Joe English

Personal information
- Nationality: British (English)
- Born: 7 January 1883 Manchester, England
- Died: 7 June 1942 (aged 59) Manchester, England

Sport
- Sport: Athletics
- Event: Middle-distance running
- Club: Manchester AC

= Joseph English (athlete) =

British athlete

Joseph English (7 January 1883 - 7 June 1942) was a British middle-distance runner who competed at the 1908 Summer Olympics.

== Biography ==
English was born in Manchester, England, and became the Northern Counties champion for the first time in 1906. The following year, he became the British steeplechase champion after winning the British AAA Championships title at the 1907 AAA Championships.
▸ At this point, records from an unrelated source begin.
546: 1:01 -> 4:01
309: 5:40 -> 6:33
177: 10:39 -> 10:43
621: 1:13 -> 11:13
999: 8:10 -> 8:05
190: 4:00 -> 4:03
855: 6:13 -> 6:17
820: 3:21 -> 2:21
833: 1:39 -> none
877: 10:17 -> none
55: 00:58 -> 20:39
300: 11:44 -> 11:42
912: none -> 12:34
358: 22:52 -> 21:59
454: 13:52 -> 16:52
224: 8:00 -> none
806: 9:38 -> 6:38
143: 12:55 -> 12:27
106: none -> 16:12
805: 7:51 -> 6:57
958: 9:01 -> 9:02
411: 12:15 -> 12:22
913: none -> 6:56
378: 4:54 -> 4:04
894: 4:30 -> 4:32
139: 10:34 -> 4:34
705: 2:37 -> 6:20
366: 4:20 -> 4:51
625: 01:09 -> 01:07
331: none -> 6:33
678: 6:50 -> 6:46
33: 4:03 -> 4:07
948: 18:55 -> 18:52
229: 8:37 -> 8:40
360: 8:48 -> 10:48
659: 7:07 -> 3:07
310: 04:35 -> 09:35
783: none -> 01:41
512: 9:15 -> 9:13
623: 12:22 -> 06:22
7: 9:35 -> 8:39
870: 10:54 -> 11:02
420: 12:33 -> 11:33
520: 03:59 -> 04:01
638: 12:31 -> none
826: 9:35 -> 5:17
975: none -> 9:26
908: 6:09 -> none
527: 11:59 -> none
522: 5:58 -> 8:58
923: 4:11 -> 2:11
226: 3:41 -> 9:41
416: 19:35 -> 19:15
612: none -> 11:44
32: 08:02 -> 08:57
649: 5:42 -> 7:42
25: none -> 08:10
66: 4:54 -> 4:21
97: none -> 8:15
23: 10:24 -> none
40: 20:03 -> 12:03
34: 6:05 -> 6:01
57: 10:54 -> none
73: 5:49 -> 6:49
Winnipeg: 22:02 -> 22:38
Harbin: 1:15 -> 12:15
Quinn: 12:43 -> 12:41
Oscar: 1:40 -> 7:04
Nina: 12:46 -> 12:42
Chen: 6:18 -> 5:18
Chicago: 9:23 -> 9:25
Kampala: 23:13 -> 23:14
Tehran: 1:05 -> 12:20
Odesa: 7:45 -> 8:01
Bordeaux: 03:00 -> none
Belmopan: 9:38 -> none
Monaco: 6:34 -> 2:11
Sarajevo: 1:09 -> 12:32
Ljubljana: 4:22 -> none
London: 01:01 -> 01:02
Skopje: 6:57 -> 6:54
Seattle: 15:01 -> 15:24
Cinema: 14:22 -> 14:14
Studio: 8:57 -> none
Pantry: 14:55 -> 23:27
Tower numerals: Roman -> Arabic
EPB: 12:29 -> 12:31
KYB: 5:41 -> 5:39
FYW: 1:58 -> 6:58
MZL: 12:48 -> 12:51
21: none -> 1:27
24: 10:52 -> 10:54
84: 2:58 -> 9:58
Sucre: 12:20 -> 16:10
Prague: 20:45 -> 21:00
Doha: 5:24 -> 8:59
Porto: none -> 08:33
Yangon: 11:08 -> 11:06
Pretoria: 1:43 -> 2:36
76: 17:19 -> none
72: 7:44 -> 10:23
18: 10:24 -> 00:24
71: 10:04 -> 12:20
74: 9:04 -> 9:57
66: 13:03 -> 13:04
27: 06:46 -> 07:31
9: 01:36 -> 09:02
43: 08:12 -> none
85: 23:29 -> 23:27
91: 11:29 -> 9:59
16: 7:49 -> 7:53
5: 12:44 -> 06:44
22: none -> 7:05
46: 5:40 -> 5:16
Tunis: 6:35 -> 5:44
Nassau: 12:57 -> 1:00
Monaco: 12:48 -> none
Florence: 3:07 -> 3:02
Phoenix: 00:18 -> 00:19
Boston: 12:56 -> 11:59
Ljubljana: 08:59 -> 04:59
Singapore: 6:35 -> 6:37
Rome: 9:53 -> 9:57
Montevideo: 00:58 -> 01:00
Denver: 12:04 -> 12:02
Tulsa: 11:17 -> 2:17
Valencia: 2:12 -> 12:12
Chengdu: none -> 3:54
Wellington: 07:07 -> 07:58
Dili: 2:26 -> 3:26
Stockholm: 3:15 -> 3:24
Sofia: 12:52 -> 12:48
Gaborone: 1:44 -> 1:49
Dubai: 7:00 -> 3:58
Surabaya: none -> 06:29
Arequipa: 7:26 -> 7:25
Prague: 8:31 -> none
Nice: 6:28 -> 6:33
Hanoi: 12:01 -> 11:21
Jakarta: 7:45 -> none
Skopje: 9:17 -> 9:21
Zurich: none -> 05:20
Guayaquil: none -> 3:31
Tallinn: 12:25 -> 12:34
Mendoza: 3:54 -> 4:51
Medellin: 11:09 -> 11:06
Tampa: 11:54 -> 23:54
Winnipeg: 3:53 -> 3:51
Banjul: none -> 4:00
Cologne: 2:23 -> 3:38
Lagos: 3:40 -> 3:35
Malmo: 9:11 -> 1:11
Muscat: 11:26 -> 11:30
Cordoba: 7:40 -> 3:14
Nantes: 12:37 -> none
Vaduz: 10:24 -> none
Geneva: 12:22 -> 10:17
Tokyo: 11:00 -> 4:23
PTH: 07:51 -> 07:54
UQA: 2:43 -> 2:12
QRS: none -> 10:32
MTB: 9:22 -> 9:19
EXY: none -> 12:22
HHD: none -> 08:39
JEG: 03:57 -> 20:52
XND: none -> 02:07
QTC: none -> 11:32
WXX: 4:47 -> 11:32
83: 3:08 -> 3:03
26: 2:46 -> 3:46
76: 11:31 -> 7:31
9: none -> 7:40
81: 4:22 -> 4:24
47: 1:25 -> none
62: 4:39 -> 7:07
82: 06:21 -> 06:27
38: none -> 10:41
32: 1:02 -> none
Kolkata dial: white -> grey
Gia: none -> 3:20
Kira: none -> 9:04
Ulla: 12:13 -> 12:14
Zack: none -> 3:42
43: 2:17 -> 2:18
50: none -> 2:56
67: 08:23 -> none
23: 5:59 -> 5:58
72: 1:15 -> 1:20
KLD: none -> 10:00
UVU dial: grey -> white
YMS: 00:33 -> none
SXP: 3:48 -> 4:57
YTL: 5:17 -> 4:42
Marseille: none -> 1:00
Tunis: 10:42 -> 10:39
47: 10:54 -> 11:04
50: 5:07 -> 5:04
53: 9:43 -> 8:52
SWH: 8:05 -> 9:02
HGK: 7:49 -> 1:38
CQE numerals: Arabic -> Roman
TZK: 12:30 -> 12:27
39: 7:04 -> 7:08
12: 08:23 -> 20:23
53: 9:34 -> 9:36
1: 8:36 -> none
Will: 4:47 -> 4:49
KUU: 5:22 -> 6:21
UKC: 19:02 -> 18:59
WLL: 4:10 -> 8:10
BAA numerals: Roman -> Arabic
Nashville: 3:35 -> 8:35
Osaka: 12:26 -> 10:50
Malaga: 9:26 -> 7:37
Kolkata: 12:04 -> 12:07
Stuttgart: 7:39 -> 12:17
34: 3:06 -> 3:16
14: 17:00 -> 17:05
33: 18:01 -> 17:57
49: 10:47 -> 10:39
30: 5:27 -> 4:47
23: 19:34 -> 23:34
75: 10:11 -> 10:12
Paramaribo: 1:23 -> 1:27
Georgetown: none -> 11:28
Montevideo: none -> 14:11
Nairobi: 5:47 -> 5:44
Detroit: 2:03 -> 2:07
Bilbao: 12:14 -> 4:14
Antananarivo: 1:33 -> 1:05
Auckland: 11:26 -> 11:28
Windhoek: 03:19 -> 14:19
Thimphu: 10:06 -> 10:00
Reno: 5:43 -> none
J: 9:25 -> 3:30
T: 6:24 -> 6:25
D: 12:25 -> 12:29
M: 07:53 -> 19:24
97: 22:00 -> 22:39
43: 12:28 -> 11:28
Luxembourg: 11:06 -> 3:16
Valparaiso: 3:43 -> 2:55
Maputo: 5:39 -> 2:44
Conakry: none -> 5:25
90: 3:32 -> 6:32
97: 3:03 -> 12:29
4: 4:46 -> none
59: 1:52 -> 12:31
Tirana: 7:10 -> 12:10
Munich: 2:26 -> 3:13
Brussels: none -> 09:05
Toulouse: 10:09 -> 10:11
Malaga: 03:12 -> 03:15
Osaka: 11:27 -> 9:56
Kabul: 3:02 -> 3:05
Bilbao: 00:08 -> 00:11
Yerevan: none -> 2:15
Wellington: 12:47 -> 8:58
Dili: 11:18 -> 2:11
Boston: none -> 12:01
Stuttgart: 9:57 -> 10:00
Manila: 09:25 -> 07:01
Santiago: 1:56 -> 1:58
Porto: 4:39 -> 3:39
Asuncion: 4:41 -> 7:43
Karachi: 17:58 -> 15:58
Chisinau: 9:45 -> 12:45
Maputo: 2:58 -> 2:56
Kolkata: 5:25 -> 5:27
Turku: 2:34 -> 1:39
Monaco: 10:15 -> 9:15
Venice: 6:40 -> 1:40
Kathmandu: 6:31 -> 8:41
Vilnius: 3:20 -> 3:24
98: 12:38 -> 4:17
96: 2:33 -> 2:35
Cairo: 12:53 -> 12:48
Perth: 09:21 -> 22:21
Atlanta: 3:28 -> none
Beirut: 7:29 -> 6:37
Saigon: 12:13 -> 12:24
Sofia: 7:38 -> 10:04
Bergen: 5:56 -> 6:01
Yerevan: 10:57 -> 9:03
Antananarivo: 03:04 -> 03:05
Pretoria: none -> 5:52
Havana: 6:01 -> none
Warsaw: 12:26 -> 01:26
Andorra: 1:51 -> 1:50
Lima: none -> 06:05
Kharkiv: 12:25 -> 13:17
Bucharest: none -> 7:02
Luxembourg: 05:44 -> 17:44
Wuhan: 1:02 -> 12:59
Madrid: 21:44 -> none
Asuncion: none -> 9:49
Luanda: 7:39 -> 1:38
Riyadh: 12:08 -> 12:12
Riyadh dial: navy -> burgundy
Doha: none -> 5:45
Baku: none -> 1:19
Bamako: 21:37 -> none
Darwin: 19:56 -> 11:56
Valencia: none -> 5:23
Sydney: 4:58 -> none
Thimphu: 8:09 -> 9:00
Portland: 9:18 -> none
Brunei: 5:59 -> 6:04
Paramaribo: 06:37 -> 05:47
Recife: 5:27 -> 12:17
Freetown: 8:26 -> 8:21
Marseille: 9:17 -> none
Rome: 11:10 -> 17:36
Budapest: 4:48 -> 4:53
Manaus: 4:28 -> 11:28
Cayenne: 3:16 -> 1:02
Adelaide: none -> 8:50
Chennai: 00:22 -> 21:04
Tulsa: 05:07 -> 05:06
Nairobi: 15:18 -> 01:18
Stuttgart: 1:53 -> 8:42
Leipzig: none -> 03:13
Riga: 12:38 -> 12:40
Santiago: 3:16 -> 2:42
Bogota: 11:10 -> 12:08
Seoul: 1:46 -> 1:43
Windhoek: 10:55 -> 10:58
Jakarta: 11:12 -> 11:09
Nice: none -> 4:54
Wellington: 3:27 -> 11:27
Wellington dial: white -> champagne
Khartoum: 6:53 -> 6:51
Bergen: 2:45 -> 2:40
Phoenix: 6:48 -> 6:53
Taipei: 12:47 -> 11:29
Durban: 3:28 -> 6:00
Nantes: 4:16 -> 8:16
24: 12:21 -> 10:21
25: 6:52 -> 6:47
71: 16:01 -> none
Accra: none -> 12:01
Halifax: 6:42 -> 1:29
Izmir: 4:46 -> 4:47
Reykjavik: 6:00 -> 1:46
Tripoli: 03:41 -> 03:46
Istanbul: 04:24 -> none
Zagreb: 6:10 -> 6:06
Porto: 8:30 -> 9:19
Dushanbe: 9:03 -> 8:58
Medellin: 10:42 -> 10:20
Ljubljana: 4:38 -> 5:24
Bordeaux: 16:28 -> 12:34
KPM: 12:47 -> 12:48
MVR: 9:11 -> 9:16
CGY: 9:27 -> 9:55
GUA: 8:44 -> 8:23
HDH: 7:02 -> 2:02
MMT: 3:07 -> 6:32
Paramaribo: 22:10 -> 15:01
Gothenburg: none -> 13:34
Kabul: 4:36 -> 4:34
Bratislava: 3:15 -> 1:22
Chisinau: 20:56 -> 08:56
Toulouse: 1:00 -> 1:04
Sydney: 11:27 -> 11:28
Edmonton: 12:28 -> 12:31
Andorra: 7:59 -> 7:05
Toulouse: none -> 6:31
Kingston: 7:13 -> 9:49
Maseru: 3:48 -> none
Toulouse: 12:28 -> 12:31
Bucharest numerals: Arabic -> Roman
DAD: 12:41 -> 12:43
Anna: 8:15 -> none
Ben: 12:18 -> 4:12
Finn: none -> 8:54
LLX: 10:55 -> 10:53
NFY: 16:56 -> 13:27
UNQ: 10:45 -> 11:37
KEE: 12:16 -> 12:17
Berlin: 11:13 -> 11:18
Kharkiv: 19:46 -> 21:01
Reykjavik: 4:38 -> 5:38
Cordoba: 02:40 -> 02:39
English represented the Great Britain team at the 1908 Olympic Games in London, where he participated in the men's 3200 metres steeplechase competition. In his heat he fell and was eliminated. He was also on the start list for the 800 metres but did not take his place.

English would win eight Northern titles in total, with wins coming from 1906 to 1910 and 1912 to 1914 and he would win a second AAA Championship at the 1910 AAA Championships.

During World War I, English received the Distinguished Conduct Medal for repairing telephone lines under enemy fire, while serving as a sapper for the Royal Engineers. After the war, English continued to compete, finishing second to George Gray at the 1919 AAA Championships.

English was a plumber by trade and became a life member of Manchester AC and later served as president for the club.